I blow through the season like the leader of a marching band: calling the pace, setting the mood. Some days I blast over the countryside, whipping the trees into a frenzied dance, bowling over anything that dares to stand in my way. I sneak chilly fingers through small cracks into the spaces where people seek shelter, causing them to draw their sweaters more tightly around them and build the first fires of the season. Other days I come playfully, a fresh breeze cooling the brows of adults busily raking into piles the leaves I blew down for them; tickling the cheeks of children playing in the piles, helping me to scatter the leaves once more. I tenderly fan wisps of hair around the faces of lovers walking hand in hand down a country road, then puff a wintry gust past them so they will huddle together, seeking warmth.

I pick up scents as I pass through and deposit them in unwary nostrils, opening up sudden vistas of memory, as if from nowhere. From the gardens I gather pumpkins ripening, apples past ripe; the dark, dank scent of exposed earth as vegetables are pulled from their home, transitioning, becoming the harvest. I pluck the slightly sour tang of autumn flowers, deep-colored blooms holding court now that the lush symphony of summer has died down. Swooping down around busy farmhouses, I carry away the smells of cooking as women preserve the bounty, capturing memories of freshness for the dark days ahead. Today I play around the woman walking with her dog. He runs ahead, leaving her to amble alone through the crisp fields. I will bring her the memory, the one that comes to her every fall, the one she can’t quite place.
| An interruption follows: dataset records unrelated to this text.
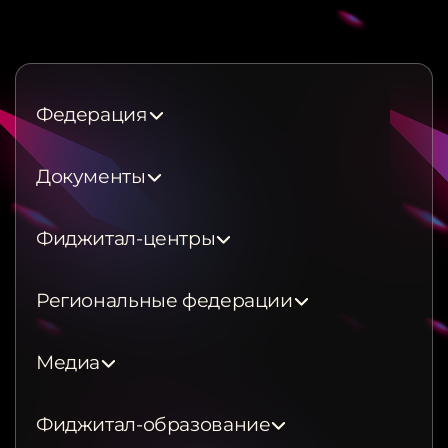
Федерация
Документы
Фиджитал-центры
Региональные федерации
Медиа
Фиджитал-образование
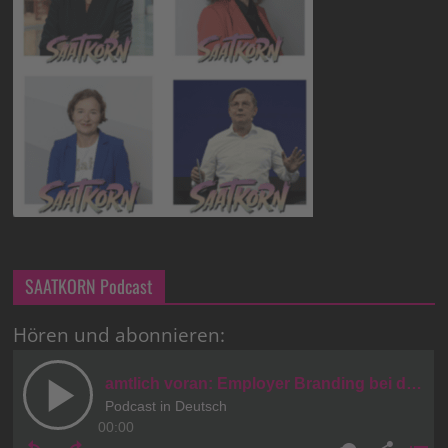
SAATKORN Podcast
Hören und abonnieren:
As I drift it past her face, a top note of berries and open fields with a base of mounded leaves and distant ocean, she inhales deeply and is taken back to that other time, shadowy around the edges like a dream.
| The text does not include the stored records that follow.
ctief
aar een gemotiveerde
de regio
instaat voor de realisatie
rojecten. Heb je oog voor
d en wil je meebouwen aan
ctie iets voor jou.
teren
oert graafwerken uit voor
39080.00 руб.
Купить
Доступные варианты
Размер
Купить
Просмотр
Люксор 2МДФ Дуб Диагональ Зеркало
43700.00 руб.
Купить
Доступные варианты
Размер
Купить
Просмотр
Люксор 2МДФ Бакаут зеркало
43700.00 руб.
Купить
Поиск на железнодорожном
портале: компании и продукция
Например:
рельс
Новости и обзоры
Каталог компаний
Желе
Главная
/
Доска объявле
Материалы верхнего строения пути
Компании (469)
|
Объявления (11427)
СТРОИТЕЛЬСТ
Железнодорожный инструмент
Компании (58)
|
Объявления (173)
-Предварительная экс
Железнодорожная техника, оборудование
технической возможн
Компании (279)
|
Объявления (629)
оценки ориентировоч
She is young, so young - 17 years old and fresh, not yet shaped by the tempering effects of the years. She barges blithely ahead into most days, as if convinced that the world has been put here just for her. Yet there are times like today, wandering down a dusty lane between tangles of wild blackberries, when she feels small and a little bit lost. She stares out across the fields, taking in the mauves, rusts and ambers of a Northwest autumn, and wonders about her future. Where will she go? What will she do? Will she find happiness? Adventure? Love? A playful gust of wind softly whistles past her ear, teasing her to follow, and suddenly anything seems possible. She feels the life coursing through her vibrant young body and is filled with hope. Surely good things will come to her. She plucks some berries from the bush beside her and pops them into her mouth; surely her life will be as sweet as these. She eats her fill. The berries stain her hands.

Looking around with her clear eyes, she now sees the earth slowly falling into itself: leaves flying far from their branches, fallen berries rotting into the ground, dry cornstalks bending toward the soil, dying to be born again. For a blissful moment, she is immune to the cycle. She will continue on forever. Then a sharp breeze huffs past, tickling the hairs on her neck, probing beneath her jacket, causing her to shiver at the touch of its icy breath. With that touch comes the realization - the first time she feels it, deep in her belly - that she is part of the cycle; that she will die, many times, to be born again; that the dreams she dreams now may be only passing illusions, impossible to grab and hold for all time. She shivers again as the ghosts of autumn enter her, whispering down her spine to leave an indelible mark that will color her life. For the first time she straddles the teeter-totter between hope and hopelessness, light and dark, birth and death. She will spend the rest of her life striving to find her balance.


And every autumn, as she watches the falling of the year, I bring her back to this moment. Looking pensive, she stops to gaze around at the splendor of this, her favorite season, and wonders where this wisp of memory comes from. She captures no details, only a flood of misty feelings from deep within and long ago. Standing quietly for a moment she allows them to take her, then walks on, soaking up the beauty of the day through the light cloak of acceptance she now keeps wrapped around her against the autumn chill.